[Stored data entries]

----------------

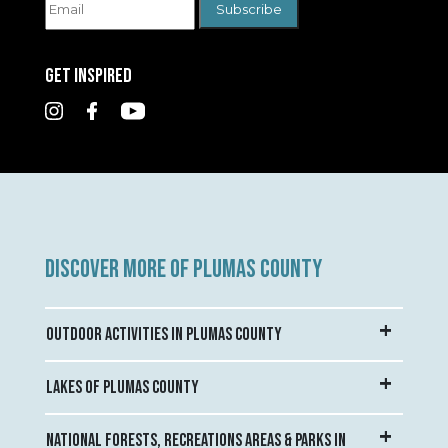
GET INSPIRED
DISCOVER MORE OF PLUMAS COUNTY
OUTDOOR ACTIVITIES IN PLUMAS COUNTY
LAKES OF PLUMAS COUNTY
NATIONAL FORESTS, RECREATIONS AREAS & PARKS IN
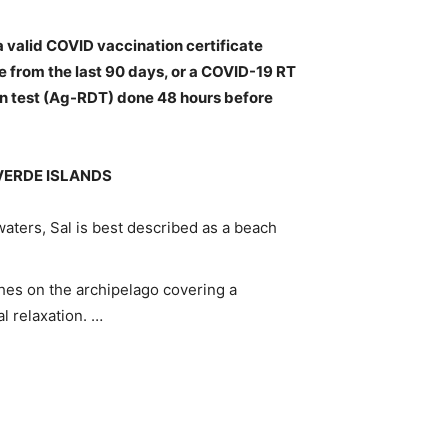
a valid COVID vaccination certificate
e from the last 90 days, or
a COVID-19 RT
en test (Ag-RDT) done 48 hours before
VERDE ISLANDS
aters, Sal is best described as a beach
hes on the archipelago covering a
al relaxation. …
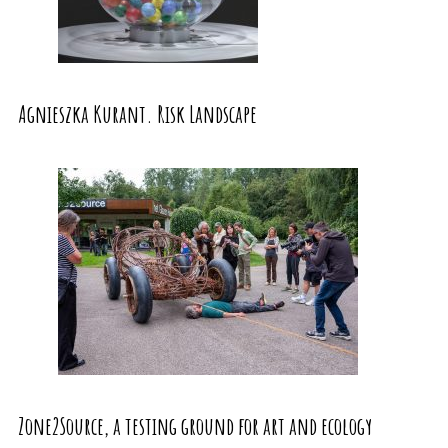
Agnieszka Kurant. Risk Landscape
Zone2Source, a testing ground for art and ecology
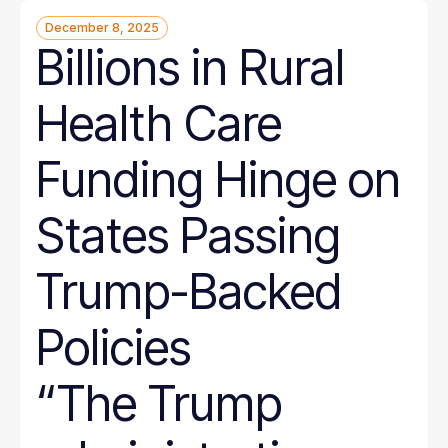
December 8, 2025
Billions in Rural
Health Care
Funding Hinge on
States Passing
Trump-Backed
Policies
“The Trump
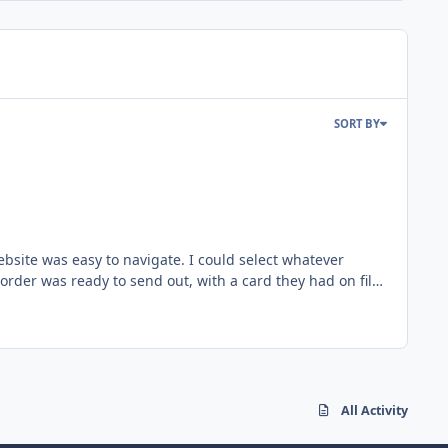
SORT BY
rder was ready to send out, with a card they had on file
away anyway. Just wanted to share my thoughts. Love comicbase. I am a multiple-year subscriber now. I can't imagine inventory-ing my collection any other way. Thanks!
All Activity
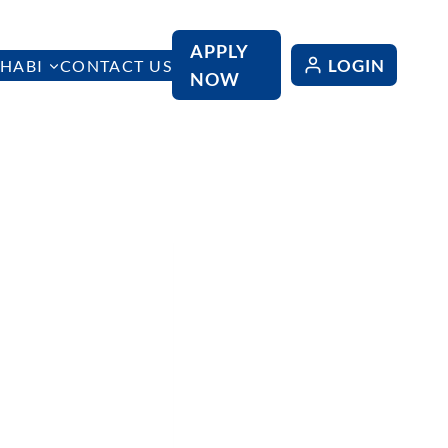
APPLY
LOGIN
HABI
CONTACT US
NOW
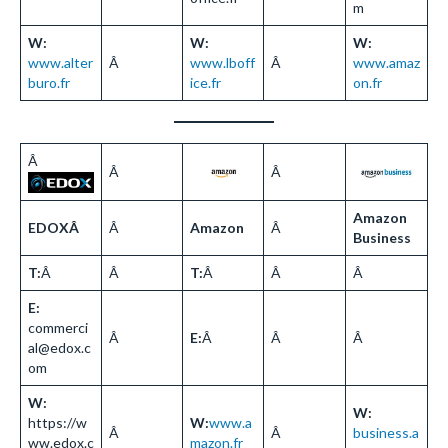
m
W:
W:
W:
www.alter
Â
www.lboff
Â
www.amaz
buro.fr
ice.fr
on.fr
Â
Â
Â
Amazon
EDOXÂ
Â
Amazon
Â
Business
T:
Â
Â
T:
Â
Â
Â
E:
commerci
Â
E:
Â
Â
Â
al@edox.c
om
W:
W:
https://w
W:
www.a
Â
Â
business.a
ww.edox.c
mazon.fr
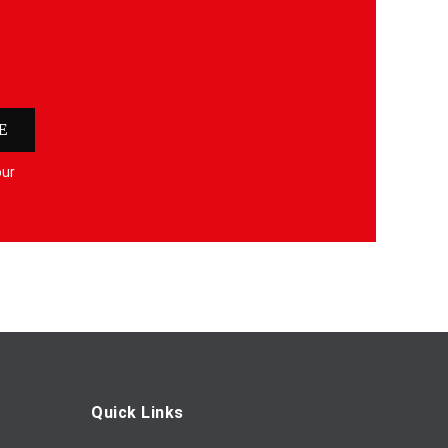
E
our
Quick Links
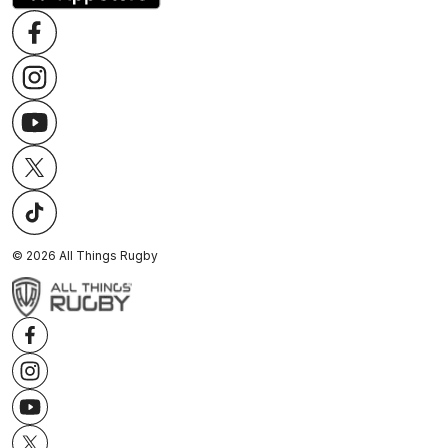
©
2026
All Things Rugby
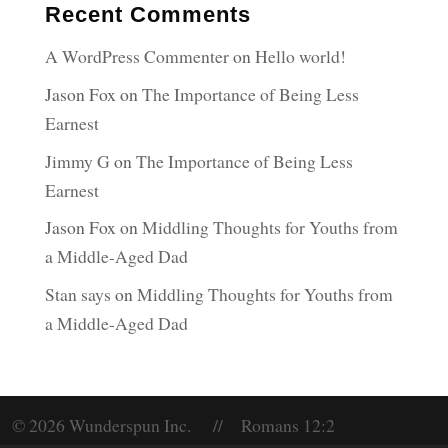
Recent Comments
A WordPress Commenter
on
Hello world!
Jason Fox
on
The Importance of Being Less
Earnest
Jimmy G
on
The Importance of Being Less
Earnest
Jason Fox
on
Middling Thoughts for Youths from
a Middle-Aged Dad
Stan says
on
Middling Thoughts for Youths from
a Middle-Aged Dad
© 2026 Wunderspun Inc. // Romans 12:2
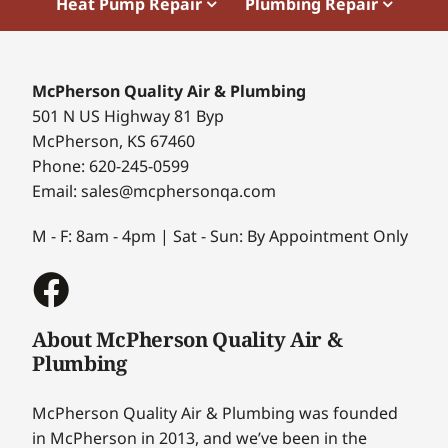
Heat Pump Repair
Plumbing Repair
McPherson Quality Air & Plumbing
501 N US Highway 81 Byp
McPherson, KS 67460
Phone: 620-245-0599
Email: sales@mcphersonqa.com
M - F: 8am - 4pm | Sat - Sun: By Appointment Only
About McPherson Quality Air &
Plumbing
McPherson Quality Air & Plumbing was founded
in McPherson in 2013, and we’ve been in the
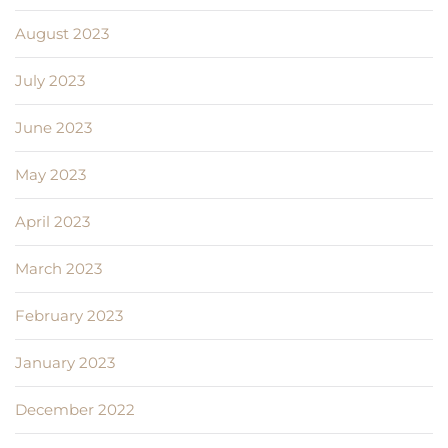
August 2023
July 2023
June 2023
May 2023
April 2023
March 2023
February 2023
January 2023
December 2022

----------------

▸ **How to complete this task**
A verbatim transcript of the entries above is required, with the pictures left out.

▸ **Result of this task**
GET INSPIRED
DISCOVER MORE OF PLUMAS COUNTY
OUTDOOR ACTIVITIES IN PLUMAS COUNTY
LAKES OF PLUMAS COUNTY
NATIONAL FORESTS, RECREATIONS AREAS & PARKS IN
a valid COVID vaccination certificate
e from the last 90 days, or
a COVID-19 RT
en test (Ag-RDT) done 48 hours before
VERDE ISLANDS
aters, Sal is best described as a beach
hes on the archipelago covering a
al relaxation. …
Agnieszka Kurant. Risk Landscape
Zone2Source, a testing ground for art and ecology
December 8, 2025
Billions in Rural
Health Care
Funding Hinge on
States Passing
Trump-Backed
Policies
“The Trump
SORT BY
rder was ready to send out, with a card they had on file
away anyway. Just wanted to share my thoughts. Love comicbase. I am a multiple-year subscriber now. I can't imagine inventory-ing my collection any other way. Thanks!
All Activity
APPLY
LOGIN
HABI
CONTACT US
NOW
m
W:
W:
W:
www.alter
Â
www.lboff
Â
www.amaz
buro.fr
ice.fr
on.fr
Â
Â
Â
Amazon
EDOXÂ
Â
Amazon
Â
Business
T:
Â
Â
T:
Â
Â
Â
E:
commerci
Â
E:
Â
Â
Â
al@edox.c
om
W:
W:
https://w
W:
www.a
Â
Â
business.a
ww.edox.c
mazon.fr
E
our
Quick Links
©
2026
All Things Rugby
Recent Comments
A WordPress Commenter
on
Hello world!
Jason Fox
on
The Importance of Being Less
Earnest
Jimmy G
on
The Importance of Being Less
Earnest
Jason Fox
on
Middling Thoughts for Youths from
a Middle-Aged Dad
Stan says
on
Middling Thoughts for Youths from
a Middle-Aged Dad
© 2026 Wunderspun Inc. // Romans 12:2
Heat Pump Repair
Plumbing Repair
McPherson Quality Air & Plumbing
501 N US Highway 81 Byp
McPherson, KS 67460
Phone: 620-245-0599
Email: sales@mcphersonqa.com
M - F: 8am - 4pm | Sat - Sun: By Appointment Only
About McPherson Quality Air &
Plumbing
McPherson Quality Air & Plumbing was founded
in McPherson in 2013, and we’ve been in the
August 2023
July 2023
June 2023
May 2023
April 2023
March 2023
February 2023
January 2023
December 2022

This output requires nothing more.